### Required action
All of the lines below should be copied word for word.

### Exercise input

-- -- --

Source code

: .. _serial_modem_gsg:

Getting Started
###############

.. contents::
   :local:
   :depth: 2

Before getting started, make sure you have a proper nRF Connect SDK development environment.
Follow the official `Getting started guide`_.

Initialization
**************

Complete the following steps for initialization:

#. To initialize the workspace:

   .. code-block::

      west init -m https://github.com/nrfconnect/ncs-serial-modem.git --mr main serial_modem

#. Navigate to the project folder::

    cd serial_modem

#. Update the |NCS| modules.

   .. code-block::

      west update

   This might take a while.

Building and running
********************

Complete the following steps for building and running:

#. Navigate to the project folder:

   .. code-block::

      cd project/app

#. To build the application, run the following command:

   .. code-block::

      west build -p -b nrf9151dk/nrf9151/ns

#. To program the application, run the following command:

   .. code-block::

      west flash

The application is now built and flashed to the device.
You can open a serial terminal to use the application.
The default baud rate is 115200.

-- -- --

### Reply
Source code

: .. _serial_modem_gsg:

Getting Started
###############

.. contents::
   :local:
   :depth: 2

Before getting started, make sure you have a proper nRF Connect SDK development environment.
Follow the official `Getting started guide`_.

Initialization
**************

Complete the following steps for initialization:

#. To initialize the workspace:

   .. code-block::

      west init -m https://github.com/nrfconnect/ncs-serial-modem.git --mr main serial_modem

#. Navigate to the project folder::

    cd serial_modem

#. Update the |NCS| modules.

   .. code-block::

      west update

   This might take a while.

Building and running
********************

Complete the following steps for building and running:

#. Navigate to the project folder:

   .. code-block::

      cd project/app

#. To build the application, run the following command:

   .. code-block::

      west build -p -b nrf9151dk/nrf9151/ns

#. To program the application, run the following command:

   .. code-block::

      west flash

The application is now built and flashed to the device.
You can open a serial terminal to use the application.
The default baud rate is 115200.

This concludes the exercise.